OK. Any questions so far about that? I have four minutes left. Yes?
AUDIENCE: [INAUDIBLE]
DANIEL GLEN: So the color bar is flipped by just clicking on them. And by the way, if you want to choose other color bars, there is a large selection here by right-clicking and choose Color Scale. And you can add your own color scales. OK.
In here, we can select another data set. So I can select an auxiliary data set. And let's say I want to look at my EPI data. This EPI data that we've been looking at. OK. I selected one. I can select multiple ones like that. And select plot for the first cluster. And you can see this is the average over that cluster, the mean through the cluster. And this has not had its pre-steady state data removed. So it has that large initial peak, but has that up and down for the rest of it.
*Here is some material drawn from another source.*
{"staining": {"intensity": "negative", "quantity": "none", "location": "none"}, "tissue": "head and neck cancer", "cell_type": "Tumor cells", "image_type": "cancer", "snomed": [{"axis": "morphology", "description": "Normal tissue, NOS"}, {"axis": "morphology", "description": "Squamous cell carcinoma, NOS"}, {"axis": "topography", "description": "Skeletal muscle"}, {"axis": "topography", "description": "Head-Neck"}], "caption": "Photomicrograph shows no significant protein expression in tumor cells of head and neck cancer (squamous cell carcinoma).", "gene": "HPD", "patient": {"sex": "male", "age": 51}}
I can say start at that at the third time point up here if I want to. And I can save that time series as 1D data set to a 1D series to a file. I can write out this cluster as a separate data set. Or I can take up here. I can see the equivalent 3D cluster command in the command line, in the terminal, or I can save all the clusters with the Save Mask button. And it will save it as Clust here.
So just to show you I will do that here. Save mask. And if I find my terminal, you'll see that it wrote a 3D clust command. I'll show you something a little bit like this on Wednesday with a new program called 3D Clusterize, which is very similar but its syntax is a little bit easier.
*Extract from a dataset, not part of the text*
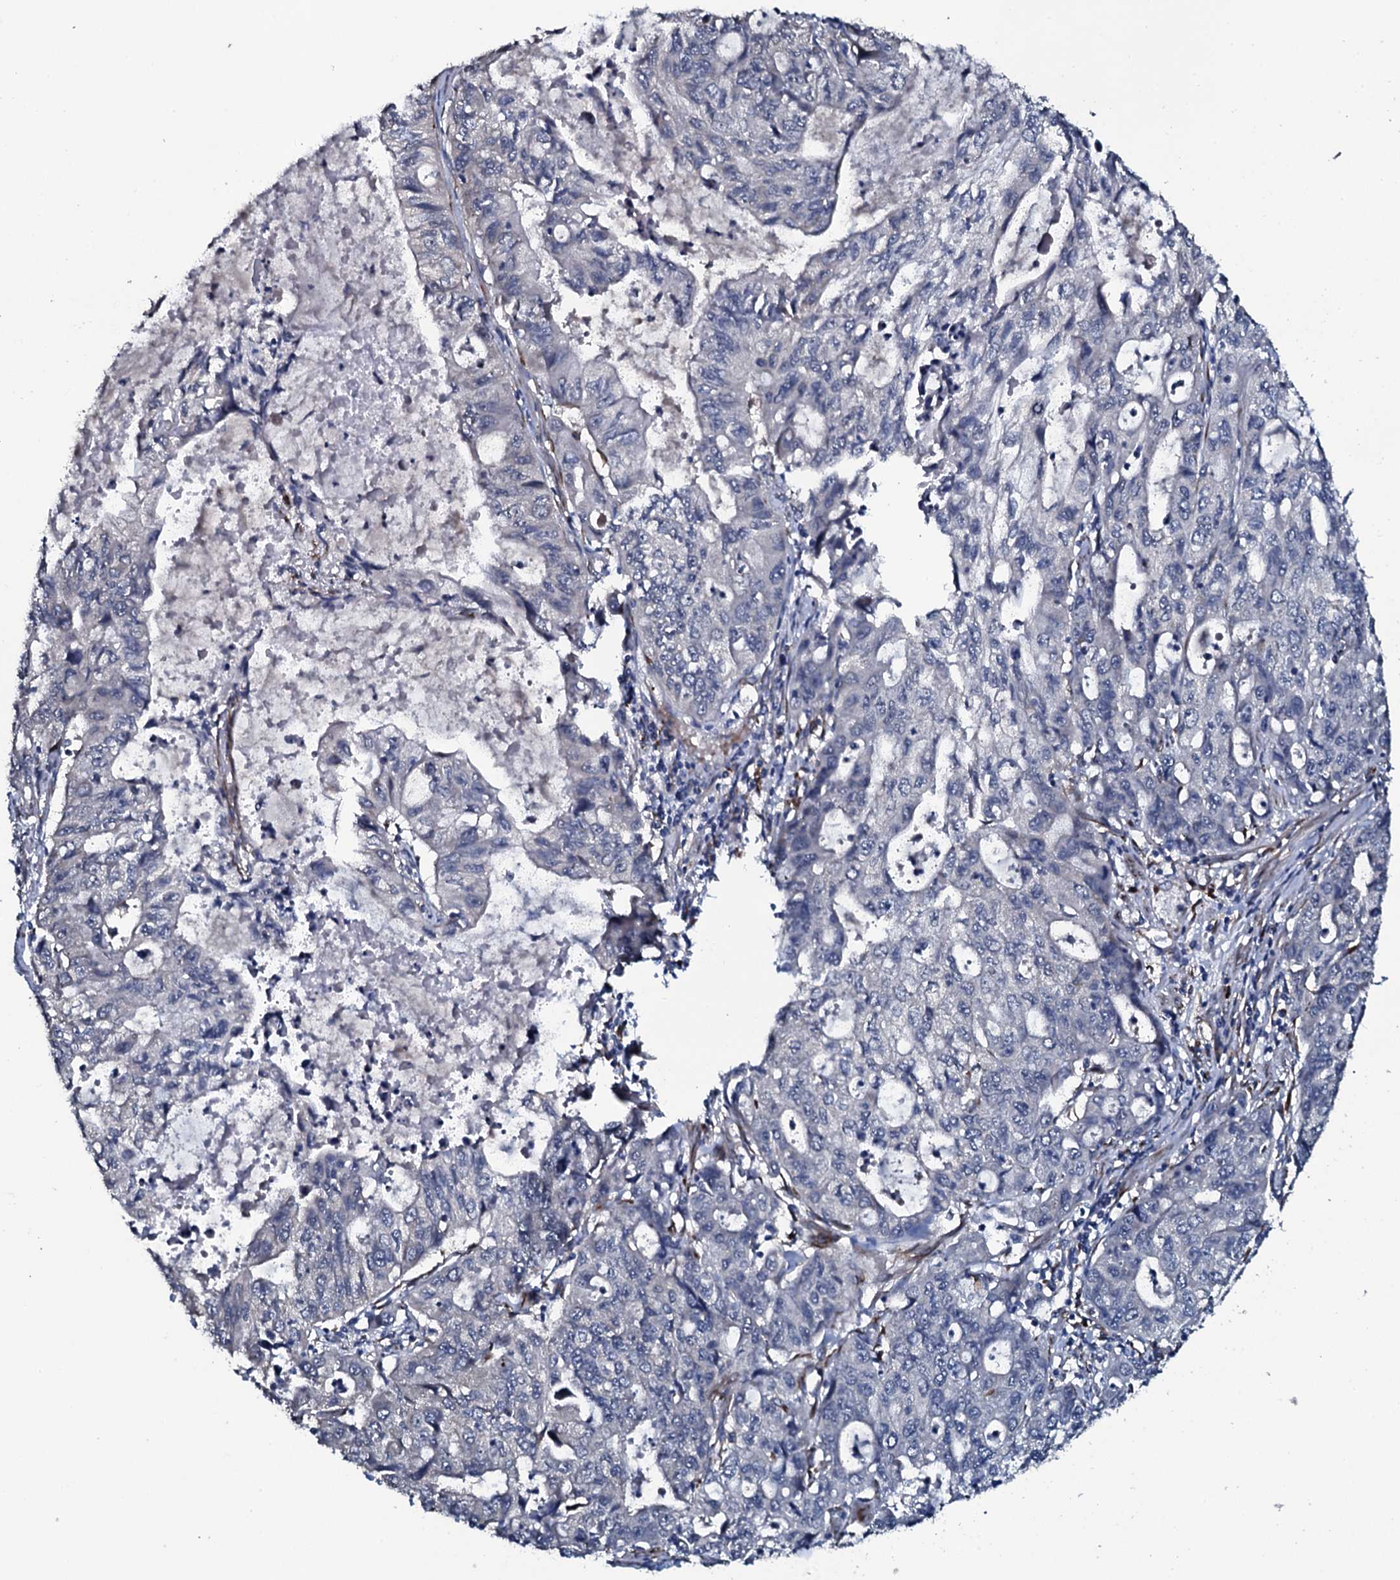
{"staining": {"intensity": "negative", "quantity": "none", "location": "none"}, "tissue": "stomach cancer", "cell_type": "Tumor cells", "image_type": "cancer", "snomed": [{"axis": "morphology", "description": "Adenocarcinoma, NOS"}, {"axis": "topography", "description": "Stomach, upper"}], "caption": "High magnification brightfield microscopy of stomach cancer stained with DAB (brown) and counterstained with hematoxylin (blue): tumor cells show no significant staining.", "gene": "IL12B", "patient": {"sex": "female", "age": 52}}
OK. So we're there any questions about clustering? We'll talk about a couple more-- two three more times.
AUDIENCE: If I understood it correctly, if you don't choose bi-side, if the cluster has positive or negative voxels, [INAUDIBLE].
DANIEL GLEN: Yes. It'll be a two-sided mixed cluster.
AUDIENCE: [INAUDIBLE]
DANIEL GLEN: If you have pretty significant p-values, then it won't have a big effect. All right. I'm going to finish with the cluster-- if you want to turn off clustering, you have to clear it. So I'm going to do that here. I'll show you the difference. Clear it and use all those voxels outside the brain and throughout. Come back. And now you're looking back at your original data.
And just quickly to show you what else is there in the AFNI menu, you have defined data mode, we have things called plug-ins. OK. And we'll talk about the draw data set. There's a very nice renderer in there. We have ways to do scatter plots and histograms that are very useful. We have the vaulted surf plug-in for sending data to Suma.
These are all very useful. We'll use data set number n to show lots of graphs all together. So that's hiding under the Plugins menu. And I'm going to close that. If you want to quit AFNI, you click Done. It gives you-- if you don't click again in 5 seconds, it will say you're not really done, you didn't mean to do that. If you double click it, it will close that controller. If you do Shift-click, it will close all of your controllers. So depending on what you want to do.
Yeah. I don't know if I have time for the drive AFNI. I can do drive AFNI later in the week too.